Tecneco – È un progetto preveggente e risolutivo di disinquinamento e protezione dell’ambiente che fallì sul nascere, nel 1974. La difesa dell’ambiente, che Nixon ha lanciato nel ‘68, l’industria a crescita più rapida, fu oggetto nella primavera del 1974, a Urbino, di un progetto di disinquinamento nazionale da parte dell’Eni, che presentava una divisione appositamente creata, la Tecneco. Cinquemila invitati, una levata di scudi contro il progetto.
L’ecologia fu da subito affare di interessi privati e privatissimi, pagati dallo Stato, di studi professionali e società magari senza competenze specifiche ma ben introdotti politicamente. Una mangiatoia, avrebbe detto Ernesto Rossi. La mammella che diventerà presto la stella del sottogoverno - dopo l’appannamento della sanità - in miriadi di progetti che lasciano l’Italia dopo tanto impegno di spesa con infrastrutture ambientali deboli o inesistenti: depurazione, acquedotti, trattamento rifiuti, trattamento sostanze tossiche. Magari scaricandone la colpa sulle mafie. A Taranto, dove oggi governo e giudici vorrebbero scaricare sull’operatore indiano le colpe dell’inquinamento, l’operatore pubblico, statale, non ha mai fatto nessun disinquinamento, nonché mai nessuna prevenzione degli scarichi tossici e degli incidenti sul lavoro.   

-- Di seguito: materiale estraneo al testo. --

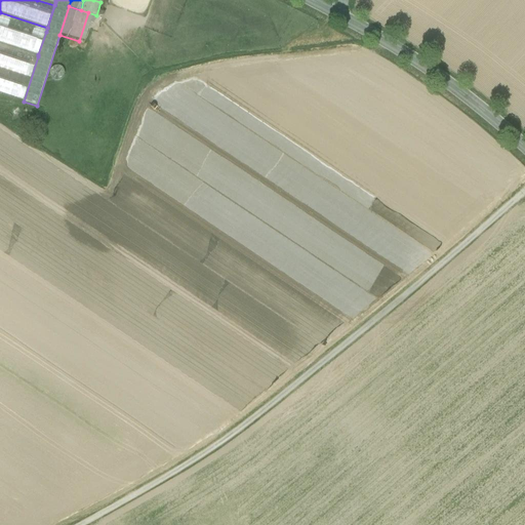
[(46,32),(0,16),(0,41),(38,54),(46,32)]
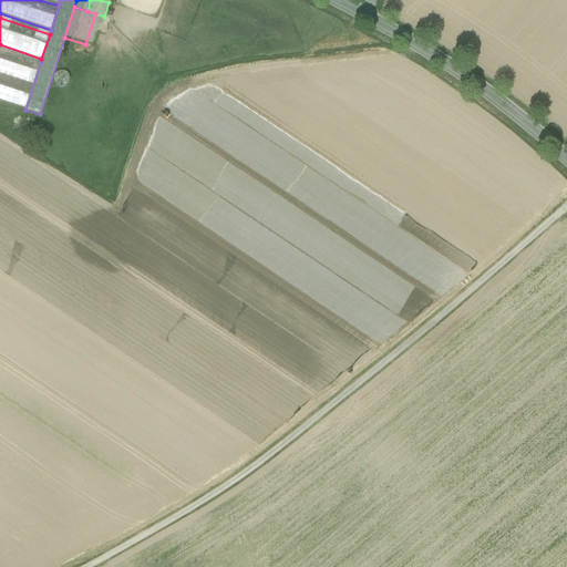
[(41,61),(0,47),(0,101),(26,110),(41,61)]
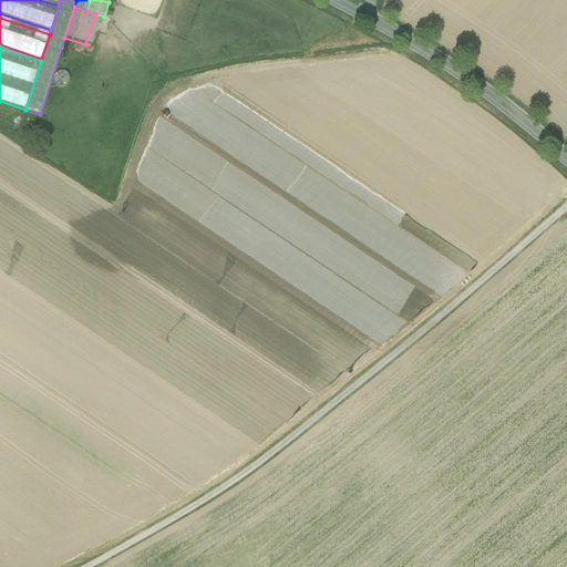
[(66,81),(66,79),(66,76),(64,74),(63,73),(60,72),(58,73),(57,74),(54,76),(54,79),(54,81),(57,83),(58,84),(61,84),(63,84),(64,83),(66,81)]
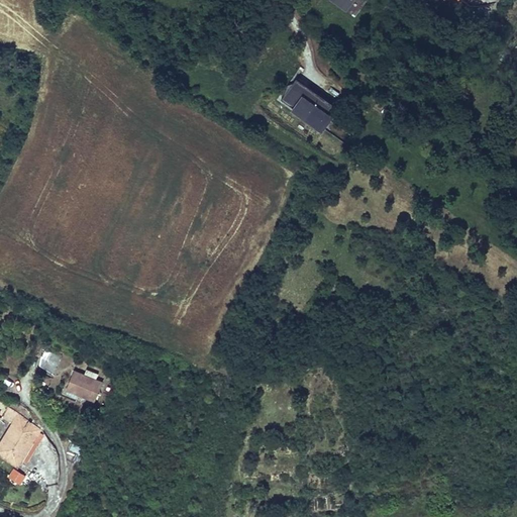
[(333,102),(297,77),(282,98),(318,124),(333,102)]
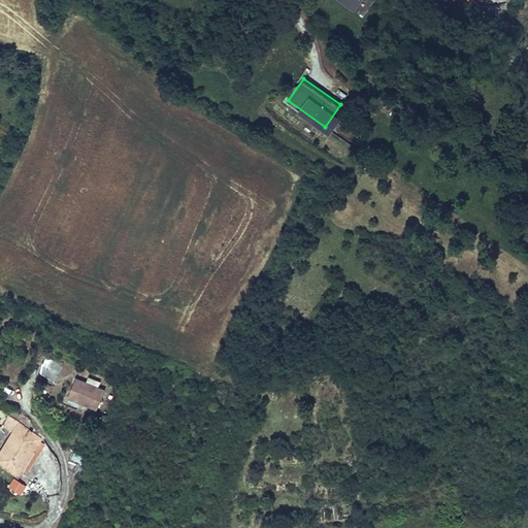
[(56,381),(63,363),(45,357),(38,375),(56,381)]
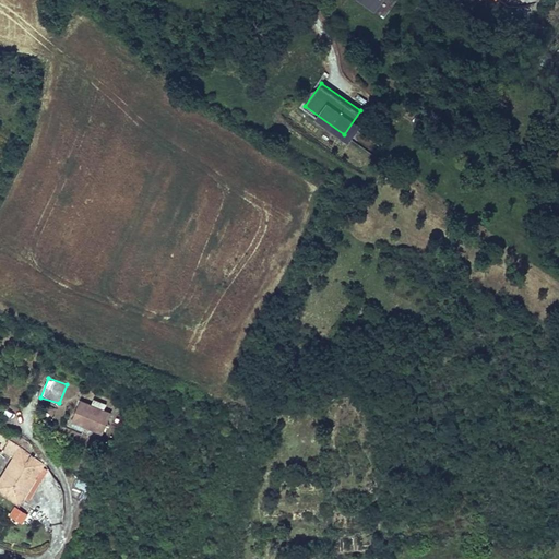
[(80,401),(72,420),(103,432),(110,414),(104,411),(106,405),(94,400),(91,406),(80,401)]
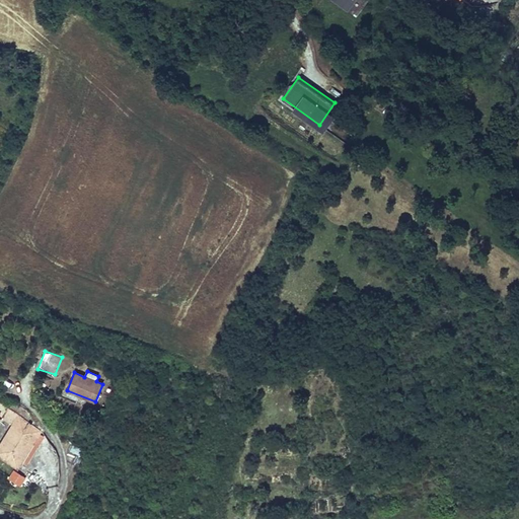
[(13,425),(0,446),(0,454),(18,466),(24,456),(20,453),(36,428),(19,417),(7,409),(1,418),(13,425)]
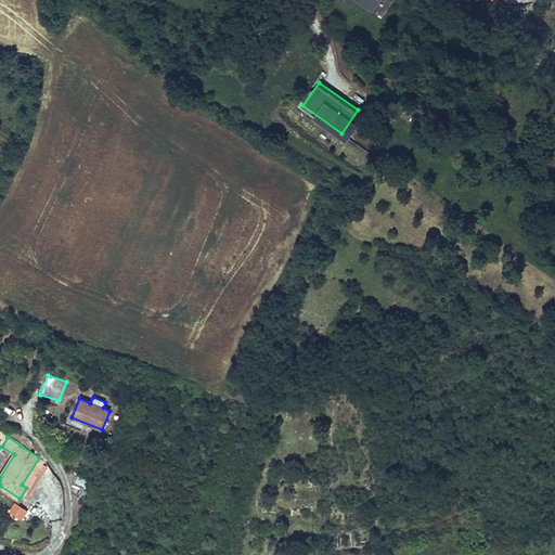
[(39,457),(22,485),(26,488),(43,461),(39,457)]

Il problema a Urbino fu subito se la protezione dell’ambiente non fosse un dovere pubblico di interesse privato, per il quale lo Stato paghi. Una presentazione che fu una sorta di campo marzio di democrazia, per politici e ordini professionali. Che volevano gli appalti: i comuni li volevano, i consorzi, le province, le regioni, i geologi, gli idraulici, i meccanici, gli urbanisti, e perfino i biologi. L’Eni parlava di costi, loro di risorse, di soldi cioè da spendere, miliardi: se lo Stato ha soldi per l’inquinamento, questi sono nostri. Ognuno di loro possedendo un dignitario referente, uno per parte. I democristiani e i comunisti, amministratori locali, avevano un disegno politico e la forbita loquela del decentramento, i geologi, gli ingegneri e gli architetti i saperi e la tecnica. Un’agenzia o un general contractor, quale l’Eni proponeva, sarebbe stato la migliore garanzia che le cose siano fatte nei tempi giusti a regola d’arte, ma prima dell’efficienza venne la “democrazia”: gli affari vanno divisi.
La kermesse non fu inutile: l’ecologia vi divenne la nuova stella polare del sottogoverno. Su schemi precisi. Appalti da uno-due miliardi (di lire), consulenze da un centinaio di milioni, studi di fattibilità e direzione dei lavori per poche diecine di milioni. Pretesi in quanto esperti, e coscienza del paese – il “paese civile” si disse già a Urbino, forse perché non militare. In cambio di qualche disegno comprato dagli inglesi, che avendo ripulito il Tamigi prima di Nixon erano avanti, o copiato. Mentre l’acqua è rimasta più rara è più cara del petrolio, risorsa fossile, e quindi limitata.